> [What is needed]:
Take the line containing "83 112 19.33" in the listing below and copy it, along with every line after it, without alteration.

......

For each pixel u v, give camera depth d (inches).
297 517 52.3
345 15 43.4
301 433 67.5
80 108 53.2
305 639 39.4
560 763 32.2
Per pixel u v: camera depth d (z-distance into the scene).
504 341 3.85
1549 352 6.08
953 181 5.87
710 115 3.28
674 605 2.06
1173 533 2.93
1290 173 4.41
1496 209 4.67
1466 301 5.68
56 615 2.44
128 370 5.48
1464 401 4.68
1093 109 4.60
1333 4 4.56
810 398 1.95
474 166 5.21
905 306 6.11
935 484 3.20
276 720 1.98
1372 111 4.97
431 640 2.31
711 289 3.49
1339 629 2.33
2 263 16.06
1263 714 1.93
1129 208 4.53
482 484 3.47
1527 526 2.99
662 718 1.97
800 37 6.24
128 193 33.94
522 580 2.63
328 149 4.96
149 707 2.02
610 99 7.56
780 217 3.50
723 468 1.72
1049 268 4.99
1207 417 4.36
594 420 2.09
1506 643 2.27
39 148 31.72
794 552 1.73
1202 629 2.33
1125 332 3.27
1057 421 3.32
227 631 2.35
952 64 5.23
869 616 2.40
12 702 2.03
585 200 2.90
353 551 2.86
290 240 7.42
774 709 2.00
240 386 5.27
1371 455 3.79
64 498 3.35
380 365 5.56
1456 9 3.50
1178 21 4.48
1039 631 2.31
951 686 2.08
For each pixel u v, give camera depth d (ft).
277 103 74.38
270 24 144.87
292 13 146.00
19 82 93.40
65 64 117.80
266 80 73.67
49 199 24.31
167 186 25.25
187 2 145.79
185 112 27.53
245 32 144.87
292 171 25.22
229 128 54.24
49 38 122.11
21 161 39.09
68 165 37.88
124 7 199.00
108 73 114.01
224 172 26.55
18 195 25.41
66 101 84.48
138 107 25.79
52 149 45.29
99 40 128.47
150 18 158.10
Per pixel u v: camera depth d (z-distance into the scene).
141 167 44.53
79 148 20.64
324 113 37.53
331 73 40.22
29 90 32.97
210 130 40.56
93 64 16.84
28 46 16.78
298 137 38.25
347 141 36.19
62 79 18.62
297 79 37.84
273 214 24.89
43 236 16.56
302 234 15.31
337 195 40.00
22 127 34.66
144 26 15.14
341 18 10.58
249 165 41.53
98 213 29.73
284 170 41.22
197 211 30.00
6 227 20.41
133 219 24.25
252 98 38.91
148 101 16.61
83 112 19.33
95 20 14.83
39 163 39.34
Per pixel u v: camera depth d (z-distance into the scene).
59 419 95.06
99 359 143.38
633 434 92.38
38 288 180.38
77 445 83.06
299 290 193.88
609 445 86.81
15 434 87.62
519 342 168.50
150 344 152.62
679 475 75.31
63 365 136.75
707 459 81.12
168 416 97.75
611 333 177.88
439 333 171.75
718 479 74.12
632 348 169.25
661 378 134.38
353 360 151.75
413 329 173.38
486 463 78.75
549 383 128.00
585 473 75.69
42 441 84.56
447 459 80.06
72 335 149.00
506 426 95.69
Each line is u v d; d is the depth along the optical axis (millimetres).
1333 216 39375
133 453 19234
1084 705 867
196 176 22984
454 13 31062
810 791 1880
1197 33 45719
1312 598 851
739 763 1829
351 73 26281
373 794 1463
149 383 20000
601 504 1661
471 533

......

> [Answer to this exercise]:
83 112 19.33
95 20 14.83
39 163 39.34
Per pixel u v: camera depth d (z-distance into the scene).
59 419 95.06
99 359 143.38
633 434 92.38
38 288 180.38
77 445 83.06
299 290 193.88
609 445 86.81
15 434 87.62
519 342 168.50
150 344 152.62
679 475 75.31
63 365 136.75
707 459 81.12
168 416 97.75
611 333 177.88
439 333 171.75
718 479 74.12
632 348 169.25
661 378 134.38
353 360 151.75
413 329 173.38
486 463 78.75
549 383 128.00
585 473 75.69
42 441 84.56
447 459 80.06
72 335 149.00
506 426 95.69
Each line is u v d; d is the depth along the optical axis (millimetres).
1333 216 39375
133 453 19234
1084 705 867
196 176 22984
454 13 31062
810 791 1880
1197 33 45719
1312 598 851
739 763 1829
351 73 26281
373 794 1463
149 383 20000
601 504 1661
471 533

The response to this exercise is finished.